Excerpted passage -
= = =
The Minnesota House completed the process of passing our budget proposals off the House floor last week. The Legislature is now focused on negotiating differences between the House and Senate in conference committees on specific budget areas.
This is happening as leadership from both legislative bodies and Governor Walz meet to discuss the big picture structural framework that will in turn help conference committees finish their work. The last few weeks of session can tend to be hectic, and it’s often not clear to the general public how the process is moving along. To combat the confusion and promote transparency, Governor Walz and legislative leaders imposed several deadlines in May, leading up to our constitutional adjournment on May 20.
The first of these self-imposed deadlines was on May 1, when each legislative body was supposed to complete their respective budget proposals. I’m proud to say the House met this goal early. This week saw our second deadline pass, which was for House and Senate leadership to agree on financial targets for budget areas by May 6. Due to the inability of Senate Leadership to adequately engage in a meaningful conversation around budget targets, despite proposed compromises from House leadership and Governor Walz, the deadline was not met. This puts us in danger of missing our next self-imposed deadline of May 13, when consensus budget legislation is supposed to return to the House and Senate floors for approval.
= = =
Task goal - List each May date mentioned in the legislative update above, along with what the update says is due or set to happen on that date.
= = =
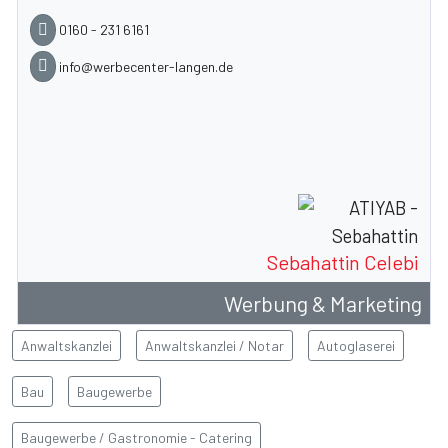
0160 - 231 6161
info@werbecenter-langen.de
Sebahattin Celebi
Werbung & Marketing
Anwaltskanzlei
Anwaltskanzlei / Notar
Autoglaserei
Bau
Baugewerbe
Baugewerbe / Gastronomie - Catering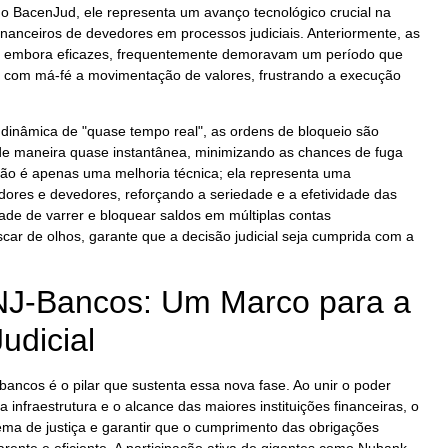
o BacenJud, ele representa um avanço tecnológico crucial na
financeiros de devedores em processos judiciais. Anteriormente, as
io, embora eficazes, frequentemente demoravam um período que
s com má-fé a movimentação de valores, frustrando a execução
dinâmica de "quase tempo real", as ordens de bloqueio são
e maneira quase instantânea, minimizando as chances de fuga
 não é apenas uma melhoria técnica; ela representa uma
edores e devedores, reforçando a seriedade e a efetividade das
dade de varrer e bloquear saldos em múltiplas contas
ar de olhos, garante que a decisão judicial seja cumprida com a
NJ-Bancos: Um Marco para a
udicial
bancos é o pilar que sustenta essa nova fase. Ao unir o poder
a infraestrutura e o alcance das maiores instituições financeiras, o
tema de justiça e garantir que o cumprimento das obrigações
arente e eficiente. A participação ativa de gigantes como Nubank,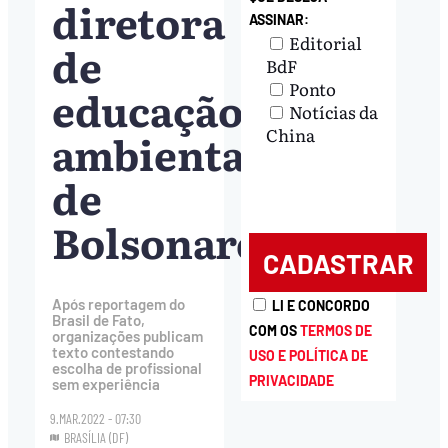
diretora
ASSINAR:
Editorial
de
BdF
Ponto
educação
Notícias da
China
ambiental
de
Bolsonaro
Após reportagem do
LI E CONCORDO
Brasil de Fato,
COM OS
TERMOS DE
organizações publicam
texto contestando
USO E POLÍTICA DE
escolha de profissional
PRIVACIDADE
sem experiência
9.MAR.2022 - 07:30
BRASÍLIA (DF)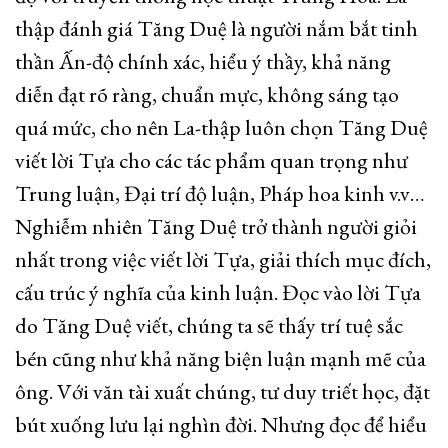
thập đánh giá Tăng Duệ là người nắm bắt tinh
thần Ấn-độ chính xác, hiểu ý thầy, khả năng
diễn đạt rõ ràng, chuẩn mực, không sáng tạo
quá mức, cho nên La-thập luôn chọn Tăng Duệ
viết lời Tựa cho các tác phẩm quan trọng như
Trung luận, Đại trí độ luận, Pháp hoa kinh v.v…
Nghiễm nhiên Tăng Duệ trở thành người giỏi
nhất trong việc viết lời Tựa, giải thích mục đích,
cấu trúc ý nghĩa của kinh luận. Đọc vào lời Tựa
do Tăng Duệ viết, chúng ta sẽ thấy trí tuệ sắc
bén cũng như khả năng biện luận mạnh mẽ của
ông. Với văn tài xuất chúng, tư duy triết học, đặt
bút xuống lưu lại nghìn đời. Nhưng đọc để hiểu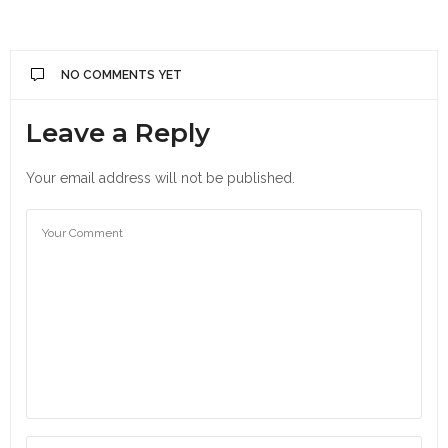
NO COMMENTS YET
Leave a Reply
Your email address will not be published.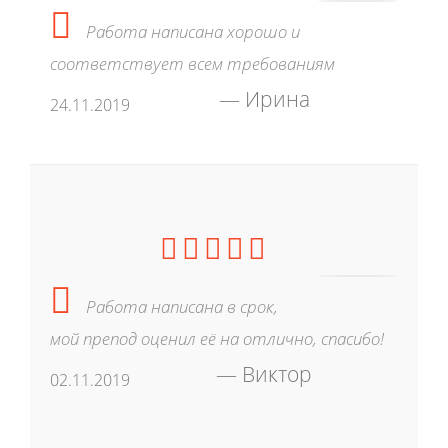
Работа написана хорошо и
соответствует всем требованиям
Ирина
24.11.2019
Работа написана в срок,
мой препод оценил её на отлично, спасибо!
Виктор
02.11.2019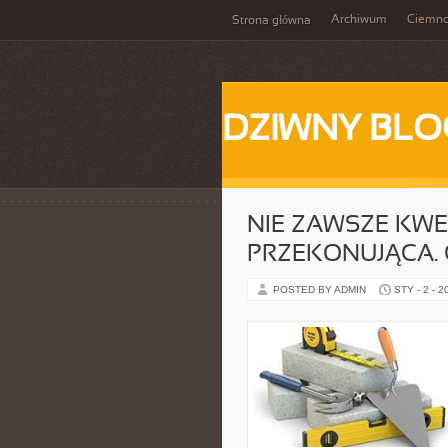
Archiwum
Ciemn
Strona główna
DZIWNY BLO
NIE ZAWSZE KWE
PRZEKONUJĄCA.
POSTED BY ADMIN
STY - 2 - 2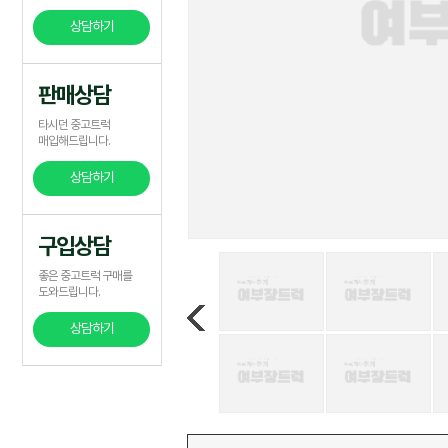
상담하기
판매상담
타시던 중고트럭
매입해드립니다.
상담하기
구입상담
좋은 중고트럭 구매를
도와드립니다.
상담하기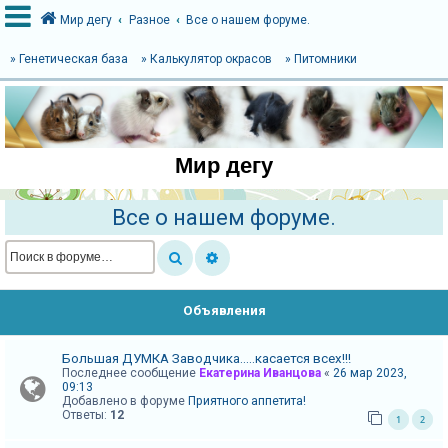
Мир дегу
Разное
Все о нашем форуме.
» Генетическая база
» Калькулятор окрасов
» Питомники
В
х
о
Мир дегу
д
Все о нашем форуме.
Р
е
г
Объявления
и
с
Большая ДУМКА Заводчика.....касается всех!!!
т
Последнее сообщение
Екатерина Иванцова
«
26 мар 2023,
р
09:13
Добавлено в форуме
Приятного аппетита!
а
Ответы:
12
1
2
ц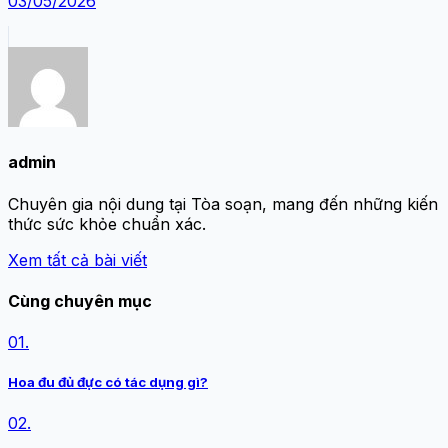
03/05/2026
admin
Chuyên gia nội dung tại Tòa soạn, mang đến những kiến
thức sức khỏe chuẩn xác.
Xem tất cả bài viết
Cùng chuyên mục
01.
Hoa đu đủ đực có tác dụng gì?
02.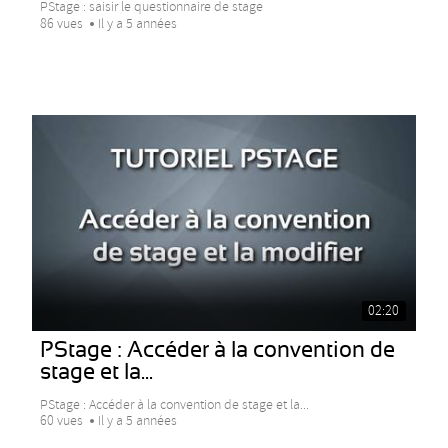
PStage : saisir le questionnaire de stage
86 vues
Il y a 5 années
02:20
PStage : Accéder à la convention de
stage et la...
PStage : Accéder à la convention de stage et la...
60 vues
Il y a 5 années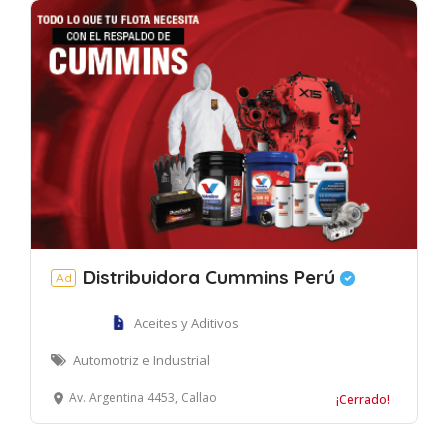
Distribuidora Cummins Perú
Ad
Aceites y Aditivos
Automotriz e Industrial
Av. Argentina 4453, Callao
¡Cerrado!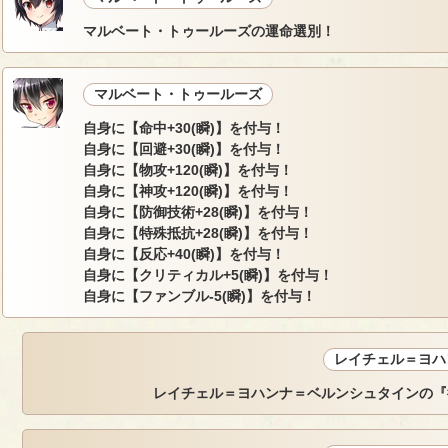
マルベート・トゥールーズの運命選別！
マルベート・トゥールーズ
自身に【命中+30(瞬)】を付与！
自身に【回避+30(瞬)】を付与！
自身に【物攻+120(瞬)】を付与！
自身に【神攻+120(瞬)】を付与！
自身に【防御技術+28(瞬)】を付与！
自身に【特殊抵抗+28(瞬)】を付与！
自身に【反応+40(瞬)】を付与！
自身に【クリティカル+5(瞬)】を付与！
自身に【ファンブル-5(瞬)】を付与！
レイチェル＝ヨハ
レイチェル＝ヨハンナ＝ベルンシュタインの『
= = =
Solution for this task -
- May 1: each legislative body was to complete its budget proposals.
- May 6: House and Senate leadership were to agree on financial targets for budget areas.
- May 13: consensus budget legislation is to return to the House and Senate floors for approval.
- May 20: constitutional adjournment.